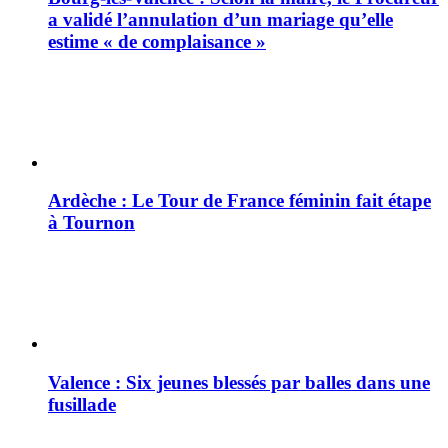
a validé l’annulation d’un mariage qu’elle
estime « de complaisance »
Ardèche : Le Tour de France féminin fait étape
à Tournon
Valence : Six jeunes blessés par balles dans une
fusillade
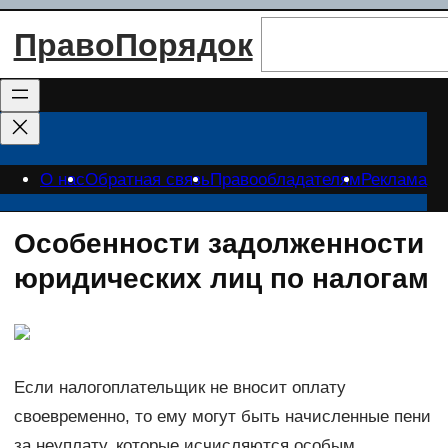
Перейти
Поиск
ПравоПорядок
к
содержимому
О нас
Обратная связь
Правообладателям
Реклама
Особенности задолженности
юридических лиц по налогам
Если налогоплательщик не вносит оплату
своевременно, то ему могут быть начисленные пени
за неуплату, которые исчисляются особым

───

● **How to complete this task**
Find "Правообладателям" in the records. Copy its line and every line after it, exactly, through the last one.

● **Exercise answer**
Правообладателям
Реклама
Особенности задолженности
юридических лиц по налогам
Если налогоплательщик не вносит оплату
своевременно, то ему могут быть начисленные пени
за неуплату, которые исчисляются особым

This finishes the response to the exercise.